▸ **EXERCISE AIM**
Please count the lines below that contain the word "instrument". Give only the number.
═════ INPUT DATA ═════
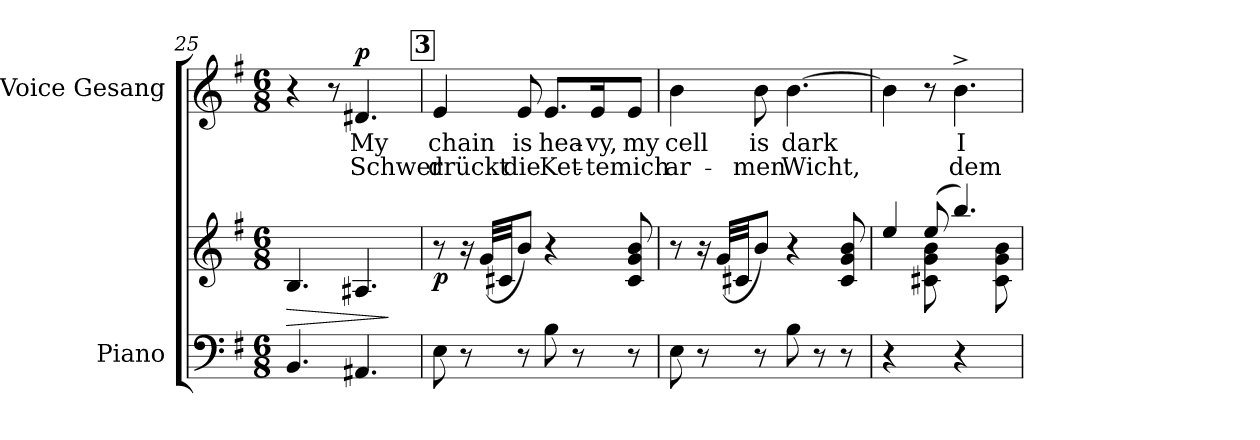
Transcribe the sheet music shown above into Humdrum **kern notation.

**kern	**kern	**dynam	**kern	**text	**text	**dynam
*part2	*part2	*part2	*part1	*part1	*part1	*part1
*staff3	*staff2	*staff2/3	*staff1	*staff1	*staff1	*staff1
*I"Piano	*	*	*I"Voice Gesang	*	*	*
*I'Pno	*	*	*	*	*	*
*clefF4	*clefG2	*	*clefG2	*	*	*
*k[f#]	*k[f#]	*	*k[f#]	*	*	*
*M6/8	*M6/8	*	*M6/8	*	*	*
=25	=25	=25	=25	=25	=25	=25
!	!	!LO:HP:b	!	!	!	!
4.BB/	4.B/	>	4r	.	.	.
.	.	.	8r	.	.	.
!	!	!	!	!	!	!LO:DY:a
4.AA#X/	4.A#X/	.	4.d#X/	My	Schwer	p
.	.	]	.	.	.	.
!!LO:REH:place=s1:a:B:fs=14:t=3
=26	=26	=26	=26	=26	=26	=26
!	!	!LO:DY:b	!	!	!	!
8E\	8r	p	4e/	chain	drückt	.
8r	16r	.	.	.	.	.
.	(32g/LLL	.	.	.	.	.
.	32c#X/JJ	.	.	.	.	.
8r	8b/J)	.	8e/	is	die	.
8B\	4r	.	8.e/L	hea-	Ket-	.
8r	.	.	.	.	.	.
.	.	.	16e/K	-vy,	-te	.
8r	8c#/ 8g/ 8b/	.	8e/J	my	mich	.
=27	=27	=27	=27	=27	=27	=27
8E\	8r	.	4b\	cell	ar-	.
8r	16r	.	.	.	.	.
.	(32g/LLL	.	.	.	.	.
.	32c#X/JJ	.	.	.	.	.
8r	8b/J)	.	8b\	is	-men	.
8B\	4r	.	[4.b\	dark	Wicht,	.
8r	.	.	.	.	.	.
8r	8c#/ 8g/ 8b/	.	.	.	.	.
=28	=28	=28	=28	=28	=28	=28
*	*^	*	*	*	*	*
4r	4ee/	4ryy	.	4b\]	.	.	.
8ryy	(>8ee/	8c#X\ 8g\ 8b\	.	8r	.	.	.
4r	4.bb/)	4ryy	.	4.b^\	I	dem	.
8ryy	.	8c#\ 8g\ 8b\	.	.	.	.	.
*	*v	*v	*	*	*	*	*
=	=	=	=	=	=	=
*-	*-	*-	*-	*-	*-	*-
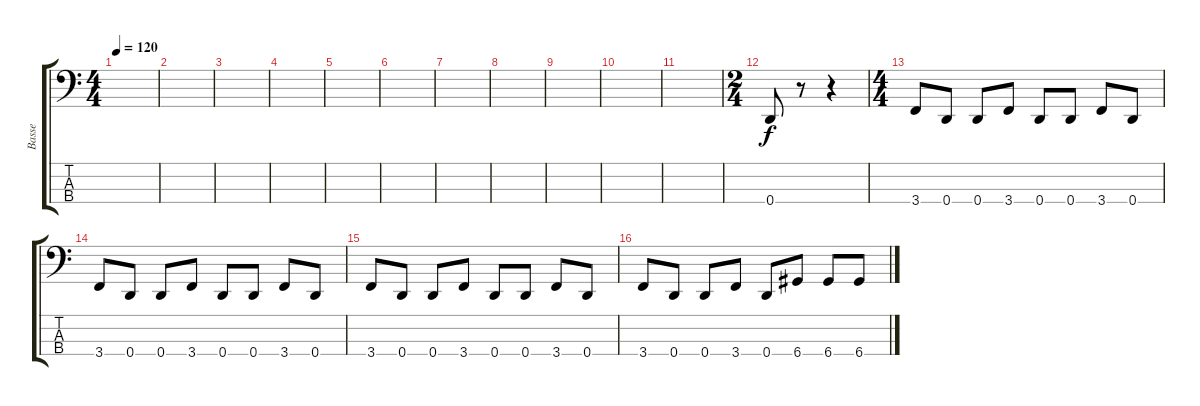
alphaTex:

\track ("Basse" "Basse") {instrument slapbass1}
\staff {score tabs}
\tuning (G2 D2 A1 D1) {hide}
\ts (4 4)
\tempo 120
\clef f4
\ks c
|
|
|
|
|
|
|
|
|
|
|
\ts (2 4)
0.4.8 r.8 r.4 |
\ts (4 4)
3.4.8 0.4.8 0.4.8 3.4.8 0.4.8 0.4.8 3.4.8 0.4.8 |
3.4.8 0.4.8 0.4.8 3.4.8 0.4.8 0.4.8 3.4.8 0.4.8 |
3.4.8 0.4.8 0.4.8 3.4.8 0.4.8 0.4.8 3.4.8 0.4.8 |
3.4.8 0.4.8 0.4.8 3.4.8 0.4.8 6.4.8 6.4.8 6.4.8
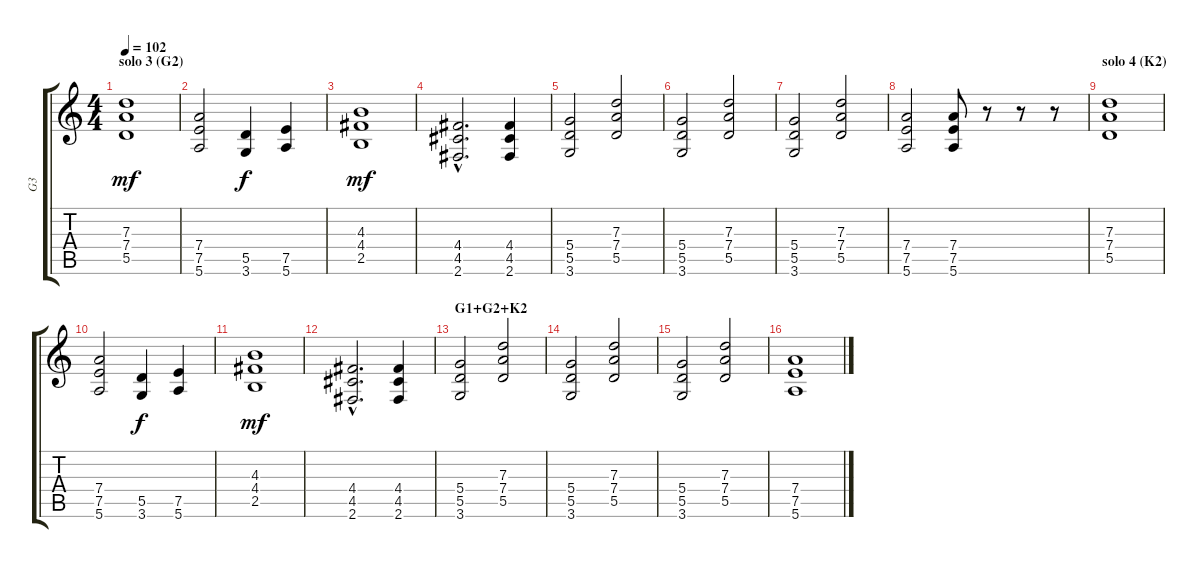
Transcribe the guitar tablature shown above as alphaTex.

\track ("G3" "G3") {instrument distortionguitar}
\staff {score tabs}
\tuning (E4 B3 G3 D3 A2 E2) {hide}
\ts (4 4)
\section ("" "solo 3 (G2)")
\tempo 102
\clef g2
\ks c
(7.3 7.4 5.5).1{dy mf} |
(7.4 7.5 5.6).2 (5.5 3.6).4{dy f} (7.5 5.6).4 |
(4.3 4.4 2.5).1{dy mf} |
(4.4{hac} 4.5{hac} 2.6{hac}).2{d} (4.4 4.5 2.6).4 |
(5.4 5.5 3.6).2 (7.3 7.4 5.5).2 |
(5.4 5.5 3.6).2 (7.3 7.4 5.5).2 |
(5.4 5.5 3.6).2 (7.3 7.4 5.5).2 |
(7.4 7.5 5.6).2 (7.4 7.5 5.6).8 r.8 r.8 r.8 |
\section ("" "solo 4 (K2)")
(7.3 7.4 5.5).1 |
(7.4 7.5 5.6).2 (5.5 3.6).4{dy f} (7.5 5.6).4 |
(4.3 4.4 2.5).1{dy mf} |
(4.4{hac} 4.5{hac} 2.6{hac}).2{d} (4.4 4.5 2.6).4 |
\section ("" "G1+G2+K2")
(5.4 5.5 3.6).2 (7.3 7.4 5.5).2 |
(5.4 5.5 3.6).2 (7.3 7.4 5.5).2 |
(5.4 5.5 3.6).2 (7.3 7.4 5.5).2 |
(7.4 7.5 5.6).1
═════
▸ **EXPECTED OUTPUT**
2